Have you searched for similar questions as previously suggested?

1 Like

awk is perfect for this. Form a key from $2 (field 2) and from $3 (the string left from the :)
Then compare the key with the key from the previous line...

2 Likes

... or change the FS to also include :

I was still not able to the required information for each hour i was able to get but for each day i was not able to make query

cat final4 | awk  ' { print $1$2} '   |cut -d: -f1-2|  sort  | uniq  |  cat final4 | awk  ' { print $1$2} '   |cut -d: -f1-2|  sort  | uniq

I still don't quite understand what the above means, but to ease the OP's path forward:

awk -F'[ :]+' '!a[$1,$2,$3]++' final4 

where final4 file is your data sample from post, results in:

A 2020-06-09 7:12:22
A 2020-06-03 18:26:07
A 2020-05-16 21:52:12
A 2020-05-16 22:37:18
B 2020-05-19 3:11:05
C 2020-06-06 21:14:44
C 2020-06-06 22:16:50
C 2020-06-06 0:16:50
C 2020-06-06 1:16:50
C 2020-06-12 22:20:00
D 2020-06-03 23:26:07
D 2020-05-16 21:52:12
D 2020-05-16 22:37:18
D 2020-05-16 23:39:18
1 Like

thanks a lot its working

The array a[] holds the keys as index plus numbers as value, all in memory.
If your file is long, it makes sense to save some memory by not storing a value.
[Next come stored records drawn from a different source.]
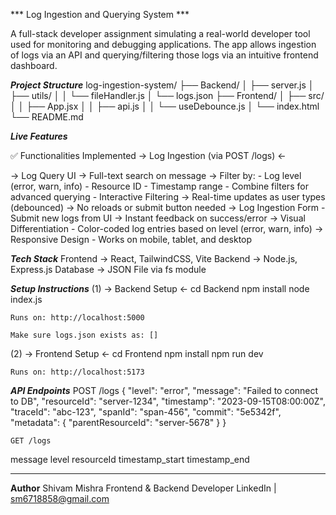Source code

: *** Log Ingestion and Querying System ***

A full-stack developer assignment simulating a real-world developer tool used for monitoring and debugging applications. The app allows ingestion of logs via an API and querying/filtering those logs via an intuitive frontend dashboard.

***Project Structure***
log-ingestion-system/
├── Backend/
│   ├── server.js
│   ├── utils/
│   │   └── fileHandler.js
│   └── logs.json
├── Frontend/
│   ├── src/
│   │   ├── App.jsx
│   │   ├── api.js
│   │   └── useDebounce.js
│   └── index.html
└── README.md


***Live Features***

✅ Functionalities Implemented
 -> Log Ingestion (via POST /logs) <-

-> Log Query UI
-> Full-text search on message
-> Filter by:
        - Log level (error, warn, info)
        - Resource ID
        - Timestamp range
        - Combine filters for advanced querying
        - Interactive Filtering
-> Real-time updates as user types (debounced)
-> No reloads or submit button needed
-> Log Ingestion Form
        - Submit new logs from UI
-> Instant feedback on success/error
-> Visual Differentiation
        - Color-coded log entries based on level (error, warn, info)
-> Responsive Design
        - Works on mobile, tablet, and desktop



***Tech Stack***
Frontend	 -> React, TailwindCSS, Vite
Backend	     -> Node.js, Express.js
Database	 -> JSON File via fs module

***Setup Instructions***
 (1) -> Backend Setup <-
    cd Backend
    npm install
    node index.js

    Runs on: http://localhost:5000

    Make sure logs.json exists as: []

  (2) -> Frontend Setup <-
    cd Frontend
    npm install
    npm run dev

    Runs on: http://localhost:5173

***API Endpoints***
    POST /logs
{
  "level": "error",
  "message": "Failed to connect to DB",
  "resourceId": "server-1234",
  "timestamp": "2023-09-15T08:00:00Z",
  "traceId": "abc-123",
  "spanId": "span-456",
  "commit": "5e5342f",
  "metadata": { "parentResourceId": "server-5678" }
}

    GET /logs

 message
 level
 resourceId
 timestamp_start
 timestamp_end

 ----------------------------------------------------------------------

 **Author**
Shivam Mishra
Frontend & Backend Developer
LinkedIn | sm6718858@gmail.com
awk -F'[ :]+' '{ key=($1 SUBSEP $2 SUBSEP $3) } !(key in a) { a[key]; print }' final4

If your file is always sorted then you can even only store the key from the previous line (not all keys in an array)

awk -F'[ :]+' '{ key=($1 SUBSEP $2 SUBSEP $3) } key!=prevkey { prevkey=key; print }' final4

This topic was automatically closed 60 days after the last reply. New replies are no longer allowed.